How could I bear my pain all day
Unless I watched to see
The clock-hands laboring to bring
Eight o’clock to me.
This one was good. So, I read another by Teasdale:
I Shall Not Care
When I am dead and over me bright April
Shakes out her rain-drenched hair,
Tho’ you should lean above me broken-hearted,
I shall not care.
I shall have peace, as leafy trees are peaceful
When rain bends down the bough,
And I shall be more silent and cold-hearted
Than you are now.
I liked that one even better. So, I googled “Sara Teasdale” and found this:
“Sara Trevor Teasdale was an American lyric poet. She was born in St. Louis, Missouri, and used the name Filsinger after her 1914 marriage. In 1918, she won a Pulitzer Prize for her 1917 poetry collection Love Songs.”
Interesting: This was the same time that Edna St.
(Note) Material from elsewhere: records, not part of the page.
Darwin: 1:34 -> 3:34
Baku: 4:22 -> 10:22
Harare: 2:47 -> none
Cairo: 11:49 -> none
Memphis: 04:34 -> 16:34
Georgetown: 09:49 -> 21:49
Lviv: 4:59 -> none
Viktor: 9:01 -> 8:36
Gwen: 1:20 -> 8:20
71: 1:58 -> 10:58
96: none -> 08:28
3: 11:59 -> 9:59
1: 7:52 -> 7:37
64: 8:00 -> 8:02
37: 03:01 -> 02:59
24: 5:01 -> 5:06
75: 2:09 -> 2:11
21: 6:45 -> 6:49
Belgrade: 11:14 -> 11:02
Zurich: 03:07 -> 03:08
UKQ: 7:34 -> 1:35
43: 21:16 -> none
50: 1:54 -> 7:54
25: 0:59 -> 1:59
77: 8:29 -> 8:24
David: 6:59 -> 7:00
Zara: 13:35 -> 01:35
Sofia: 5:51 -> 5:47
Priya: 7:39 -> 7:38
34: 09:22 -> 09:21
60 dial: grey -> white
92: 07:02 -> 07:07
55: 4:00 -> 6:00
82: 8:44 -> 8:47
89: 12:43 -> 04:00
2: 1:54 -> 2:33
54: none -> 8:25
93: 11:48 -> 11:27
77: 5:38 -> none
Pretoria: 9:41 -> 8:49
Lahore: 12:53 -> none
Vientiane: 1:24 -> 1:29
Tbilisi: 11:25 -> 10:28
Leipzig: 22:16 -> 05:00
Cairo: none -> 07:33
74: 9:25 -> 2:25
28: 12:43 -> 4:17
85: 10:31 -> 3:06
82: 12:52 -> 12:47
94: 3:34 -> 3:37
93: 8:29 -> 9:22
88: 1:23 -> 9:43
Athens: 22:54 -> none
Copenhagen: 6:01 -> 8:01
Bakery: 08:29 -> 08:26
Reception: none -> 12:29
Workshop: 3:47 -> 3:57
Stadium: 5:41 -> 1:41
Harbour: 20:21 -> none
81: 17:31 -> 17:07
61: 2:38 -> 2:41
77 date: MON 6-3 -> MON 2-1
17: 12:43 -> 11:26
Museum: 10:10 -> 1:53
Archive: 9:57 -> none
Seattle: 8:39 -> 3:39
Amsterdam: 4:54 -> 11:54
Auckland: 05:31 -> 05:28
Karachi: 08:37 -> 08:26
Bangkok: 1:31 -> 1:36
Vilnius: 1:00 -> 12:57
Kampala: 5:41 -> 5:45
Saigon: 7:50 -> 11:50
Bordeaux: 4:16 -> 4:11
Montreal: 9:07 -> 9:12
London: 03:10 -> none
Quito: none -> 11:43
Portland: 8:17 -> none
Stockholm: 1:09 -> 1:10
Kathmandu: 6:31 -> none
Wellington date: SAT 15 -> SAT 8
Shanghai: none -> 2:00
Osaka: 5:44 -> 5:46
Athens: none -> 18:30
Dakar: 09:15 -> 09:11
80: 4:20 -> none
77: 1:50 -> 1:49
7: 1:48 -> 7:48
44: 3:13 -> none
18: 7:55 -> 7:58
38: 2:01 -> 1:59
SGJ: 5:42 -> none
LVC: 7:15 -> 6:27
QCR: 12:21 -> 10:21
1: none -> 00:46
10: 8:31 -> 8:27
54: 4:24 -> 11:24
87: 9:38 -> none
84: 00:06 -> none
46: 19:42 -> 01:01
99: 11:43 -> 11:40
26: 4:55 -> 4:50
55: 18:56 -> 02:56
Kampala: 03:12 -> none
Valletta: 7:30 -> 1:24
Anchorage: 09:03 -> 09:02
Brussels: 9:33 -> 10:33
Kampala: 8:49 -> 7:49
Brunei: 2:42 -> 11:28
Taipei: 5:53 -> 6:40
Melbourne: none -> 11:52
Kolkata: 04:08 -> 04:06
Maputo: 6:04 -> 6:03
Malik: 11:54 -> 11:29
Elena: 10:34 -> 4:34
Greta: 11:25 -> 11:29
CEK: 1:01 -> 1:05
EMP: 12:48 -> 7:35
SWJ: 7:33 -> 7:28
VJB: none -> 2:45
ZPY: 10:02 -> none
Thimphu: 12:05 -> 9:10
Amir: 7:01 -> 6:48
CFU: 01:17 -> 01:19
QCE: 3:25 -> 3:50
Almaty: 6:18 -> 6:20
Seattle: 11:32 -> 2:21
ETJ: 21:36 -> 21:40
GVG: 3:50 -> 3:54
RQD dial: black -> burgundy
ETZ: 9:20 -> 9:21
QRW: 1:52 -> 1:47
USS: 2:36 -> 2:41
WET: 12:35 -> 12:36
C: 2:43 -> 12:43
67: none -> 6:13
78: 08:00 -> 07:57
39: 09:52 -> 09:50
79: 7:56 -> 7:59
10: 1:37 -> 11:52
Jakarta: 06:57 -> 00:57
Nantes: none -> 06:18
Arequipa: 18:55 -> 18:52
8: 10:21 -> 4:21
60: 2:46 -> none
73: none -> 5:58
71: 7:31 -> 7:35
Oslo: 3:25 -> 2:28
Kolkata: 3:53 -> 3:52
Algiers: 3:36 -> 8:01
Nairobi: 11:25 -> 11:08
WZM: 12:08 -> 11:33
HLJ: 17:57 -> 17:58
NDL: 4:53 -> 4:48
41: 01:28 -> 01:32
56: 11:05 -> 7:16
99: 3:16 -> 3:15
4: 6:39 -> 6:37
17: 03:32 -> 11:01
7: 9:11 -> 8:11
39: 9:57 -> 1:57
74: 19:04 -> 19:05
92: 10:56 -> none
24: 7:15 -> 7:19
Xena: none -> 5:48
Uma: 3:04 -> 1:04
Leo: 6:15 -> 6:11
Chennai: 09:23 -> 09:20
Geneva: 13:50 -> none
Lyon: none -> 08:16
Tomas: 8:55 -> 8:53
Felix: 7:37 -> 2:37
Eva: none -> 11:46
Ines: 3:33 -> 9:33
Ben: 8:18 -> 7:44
Vincent Millay was recognized as one of a handful of gifted and skillful women writing poetry. In fact, when Millay became the first woman ever to win the Pulitzer Prize for Poetry in 1923, she acknowledged that Sara Teasdale was one of two women poets who had won prizes for their poetry prior to the establishment of the award.
I’m a huge fan (as young people say) of Millay, and so I thought I might become a huge fan of Teasdale if I could read more of her poetry. I went online, hoping to find something… and did find this for sale:
So, is this a recommendation? If you like poetry, it is!